Archiv der Kategorie: Gesellschaft

Über die Gesellschaft, in der ich gerade lebe

Einen wunderbaren Frühling

Der Märzbeginn ist in Rumänien gleichzeitig Beginn des Frühlings und wird auch als solcher auf eine gewisse Art und Weise zelebriert. Da mir diese Tradition der Mărțișoare (Singular: ‚Mărțișor‘, auf deutsch soviel wie „Märzchen“) gänzlich neu war, aber sehr gut gefällt, möchte ich euch ein bisschen darüber erzählen.

## AUSZÜGE DER EINTRÄGE
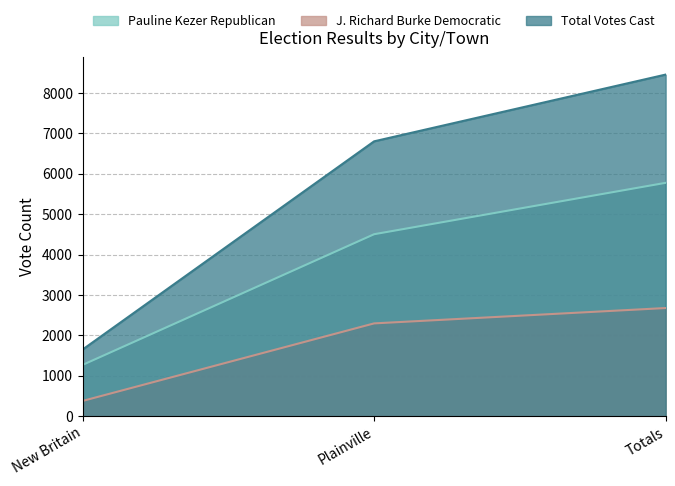

What is the sum of the J. Richard Burke Democratic values at Plainville and New Britain?

2679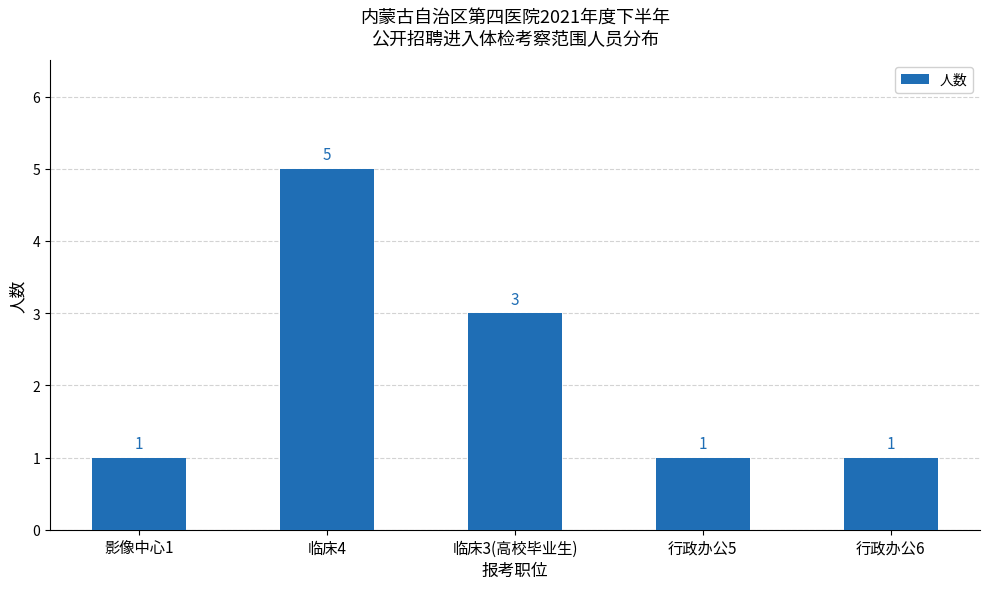

Between 影像中心1 and 临床4, which is larger?

临床4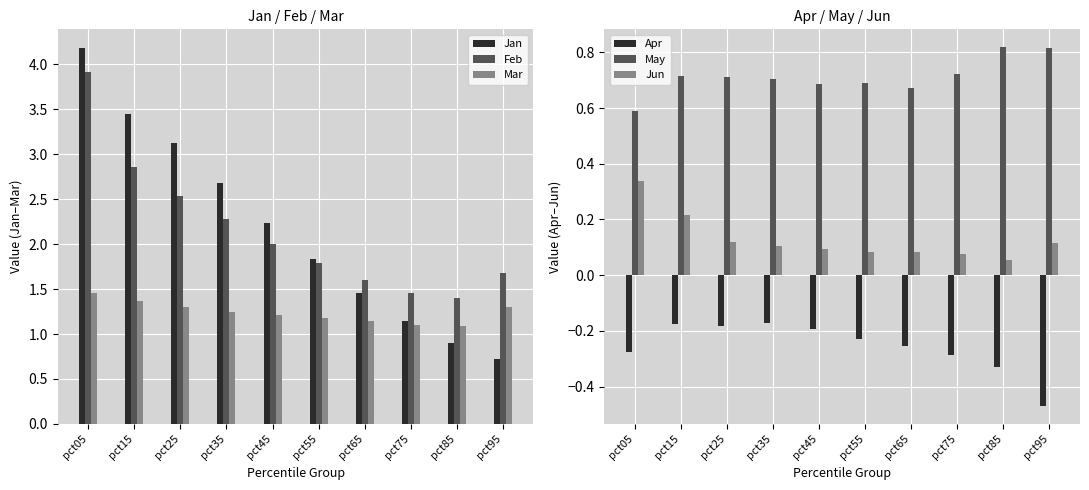

Reading left to right, what are all the values shown in this chart?

Jan: 4.2	3.4	3.1	2.7	2.2	1.8	1.5	1.1	0.9	0.7
Feb: 3.9	2.9	2.5	2.3	2.0	1.8	1.6	1.5	1.4	1.7
Mar: 1.5	1.4	1.3	1.2	1.2	1.2	1.2	1.1	1.1	1.3
Apr: -0.3	-0.2	-0.2	-0.2	-0.2	-0.2	-0.3	-0.3	-0.3	-0.5
May: 0.6	0.7	0.7	0.7	0.7	0.7	0.7	0.7	0.8	0.8
Jun: 0.3	0.2	0.1	0.1	0.1	0.1	0.1	0.1	0.1	0.1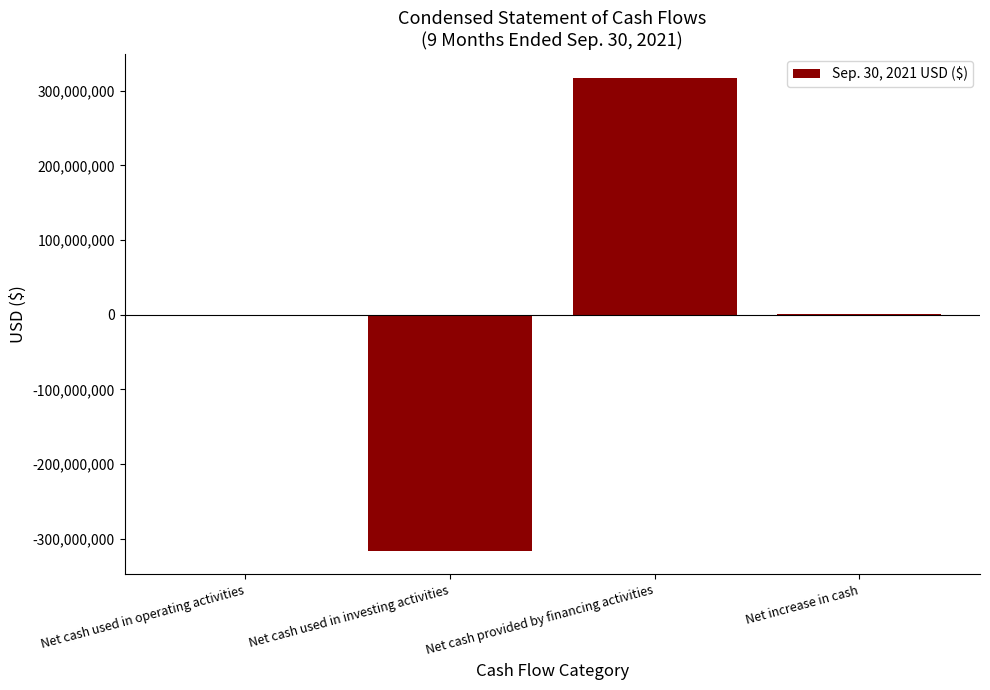

Between Net cash provided by financing activities and Net cash used in investing activities, which is larger?

Net cash provided by financing activities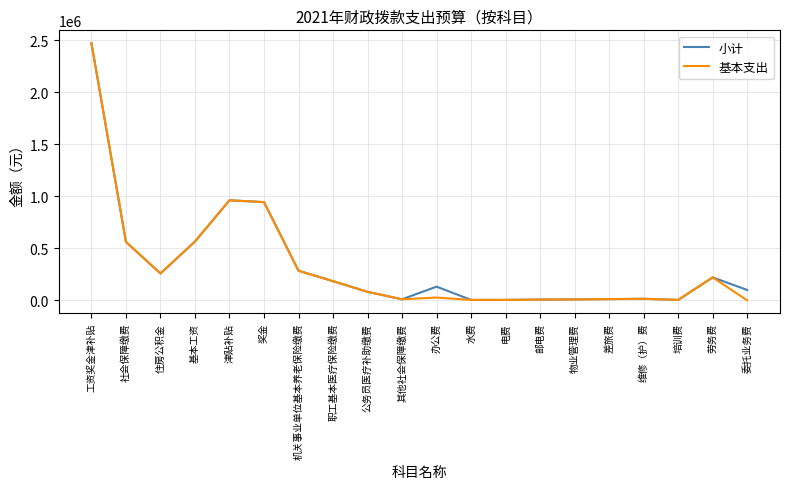

Which category has the highest value in the 基本支出 series?

工资奖金津补贴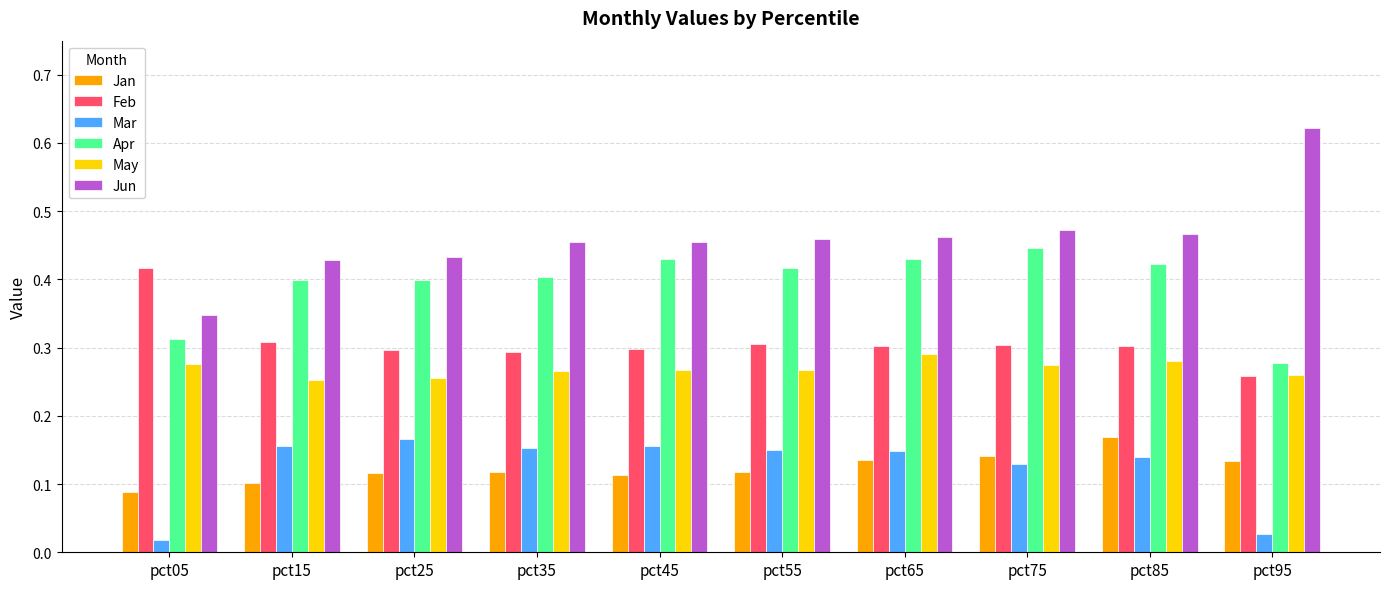

Which series has the largest total across all categories?

Jun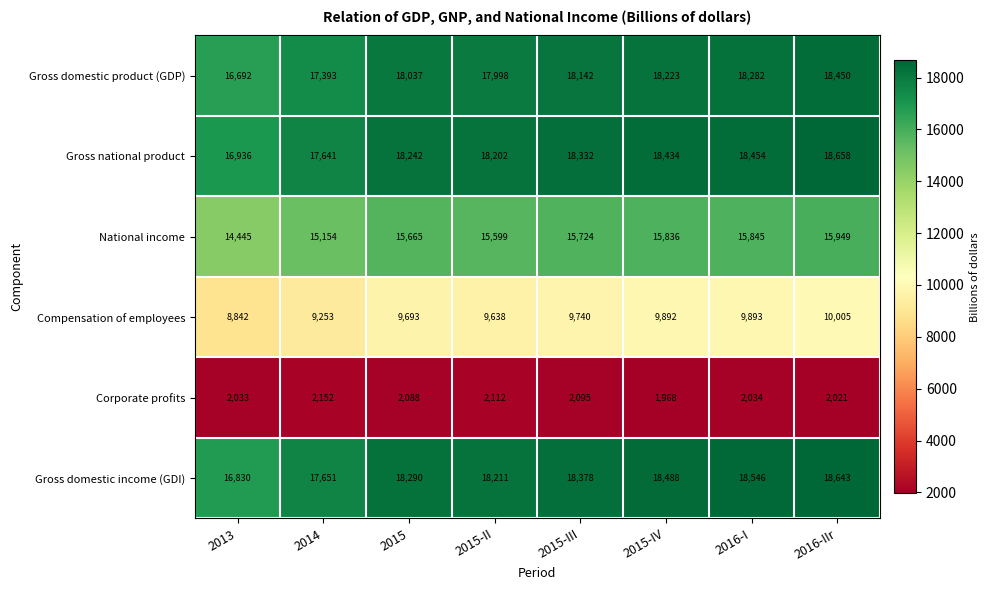

At which category is the sum across all series the highest?

2016-IIr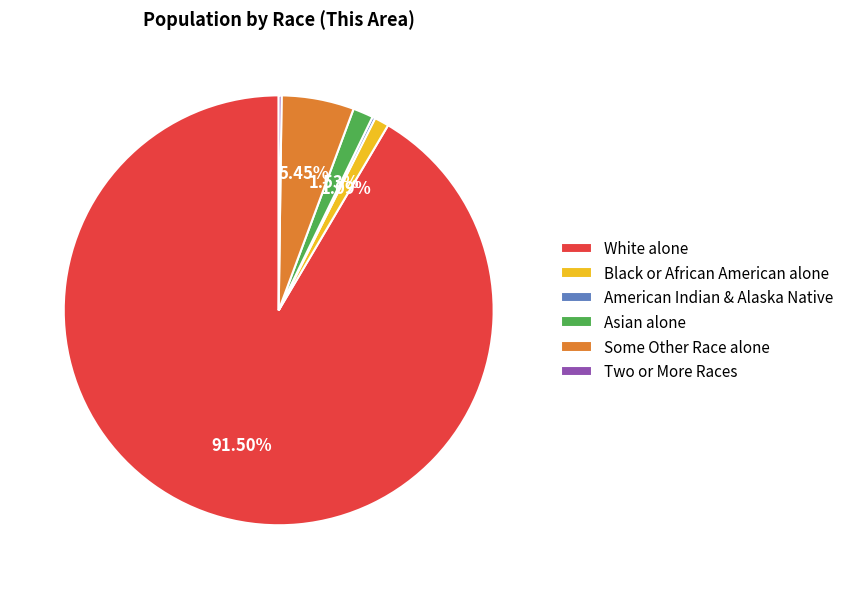

Is the sum of Black or African American alone and Some Other Race alone greater than half?

No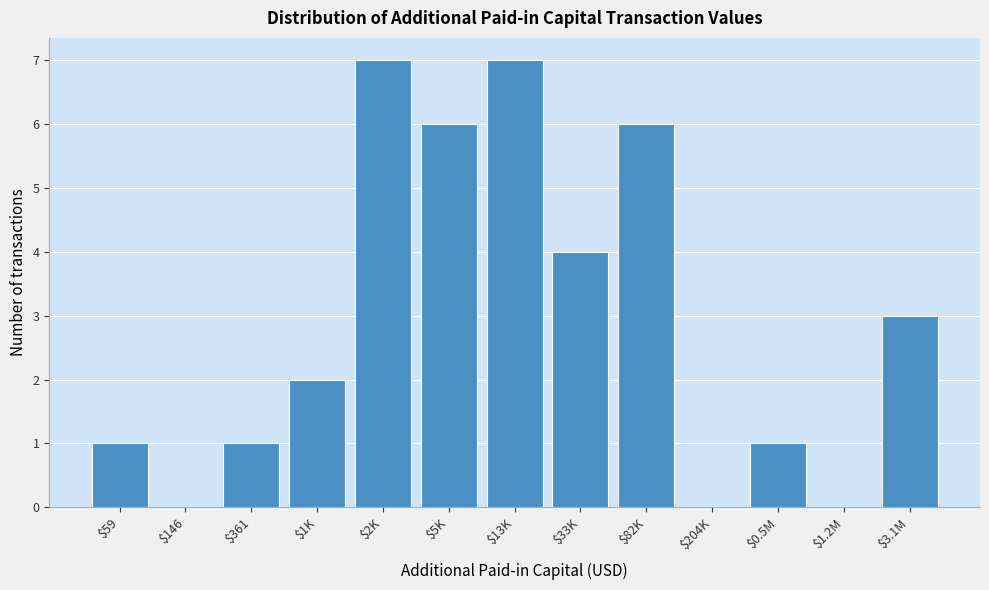

The chart shows a value of 2 at $1K. True or false?

True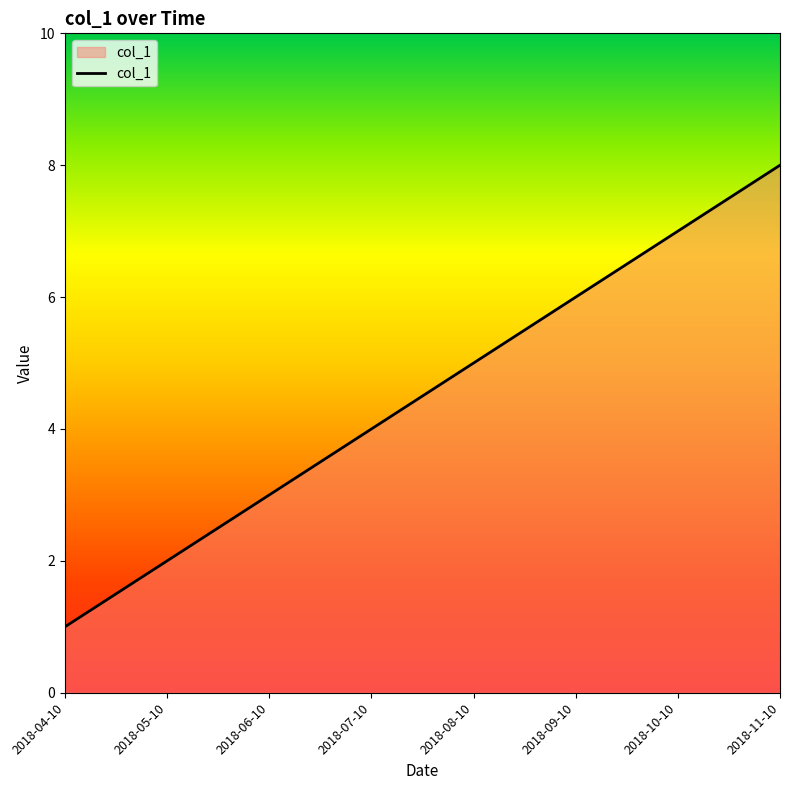

What position from the right is 2018-10-10?

2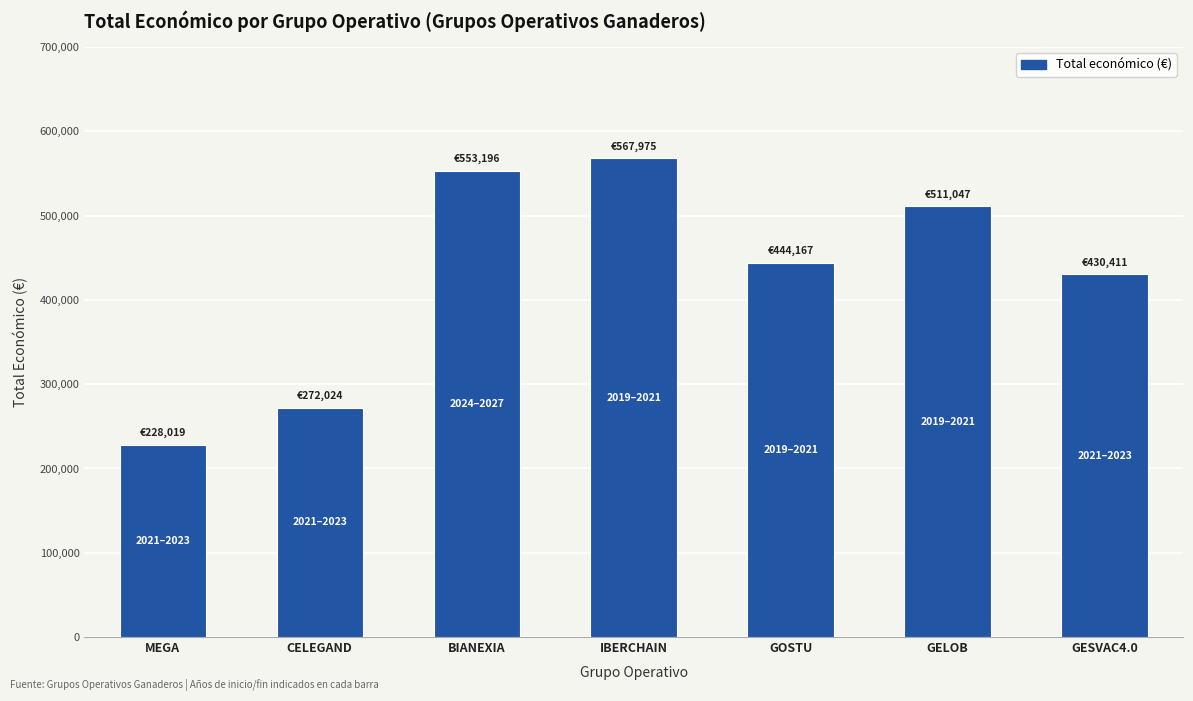

Where does the data first go above 444167?

BIANEXIA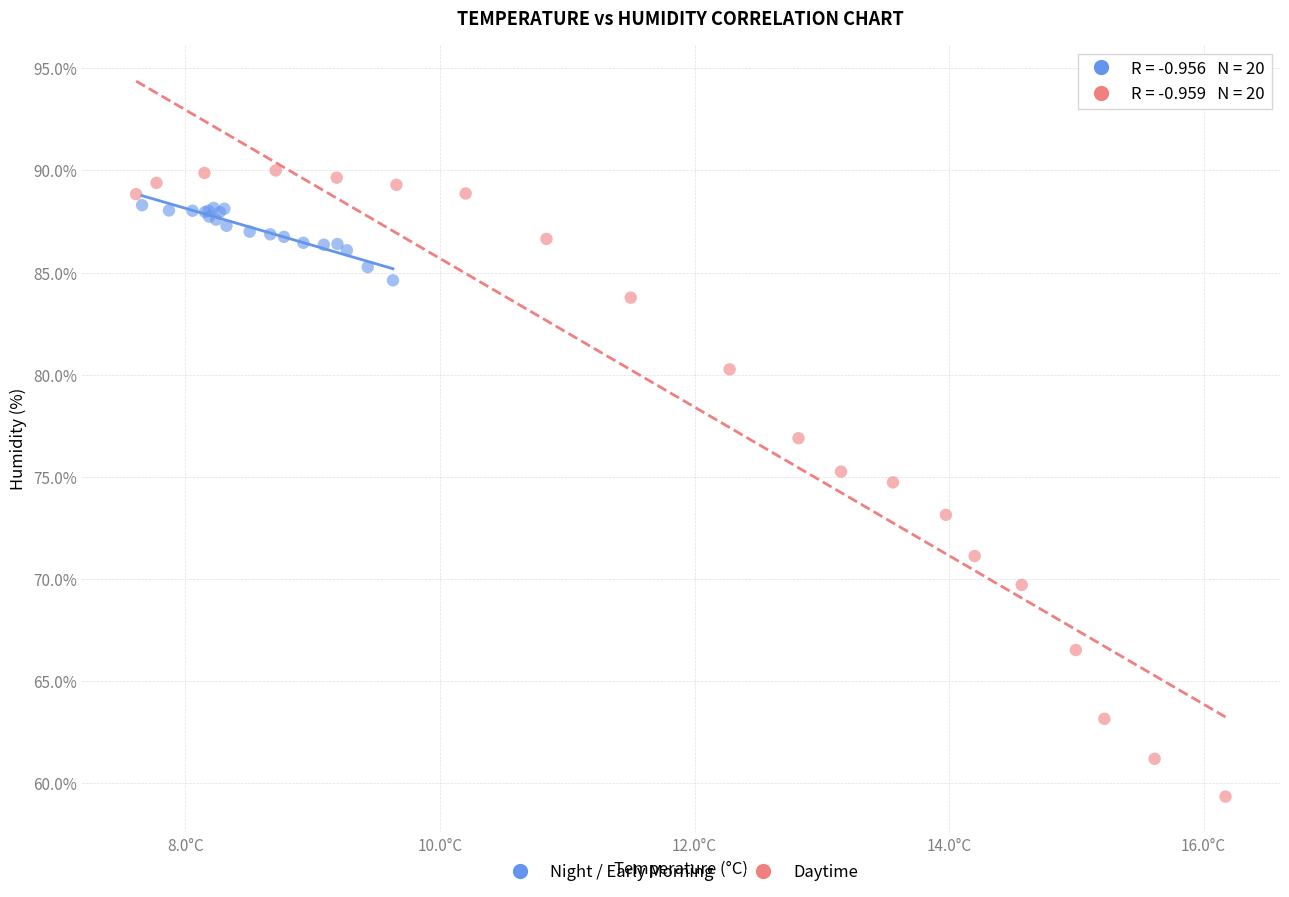

Which series has the widest spread of Y values?

Daytime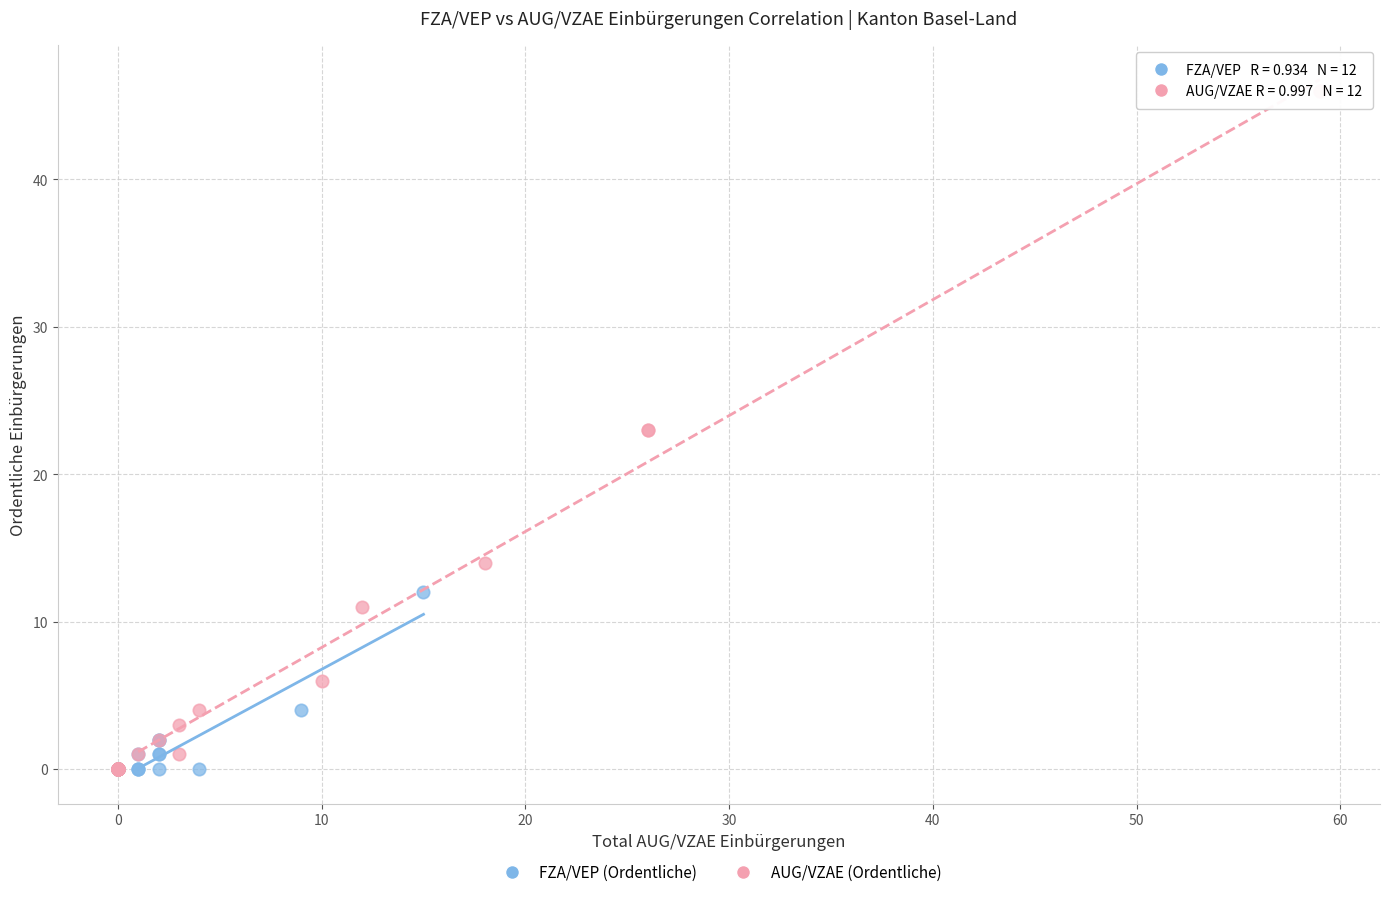

What are all the series names shown in the legend?

FZA/VEP (Ordentliche), AUG/VZAE (Ordentliche)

## DIE AUFGABE
Beantworte anhand des Textauszugs:
1. Welcher Kategorie ist der Textauszug zugeordnet?
2. Womit fällt der Märzbeginn in Rumänien zusammen?
3. Wie lautet der Singular von „Mărțișoare“, und was bedeutet das Wort auf Deutsch ungefähr?
Stütze dich ausschließlich auf den Textauszug, nicht auf die Einträge.

## LÖSUNG DER AUFGABE
1. Gesellschaft
2. Mit dem Beginn des Frühlings
3. ‚Mărțișor‘, auf Deutsch etwa „Märzchen“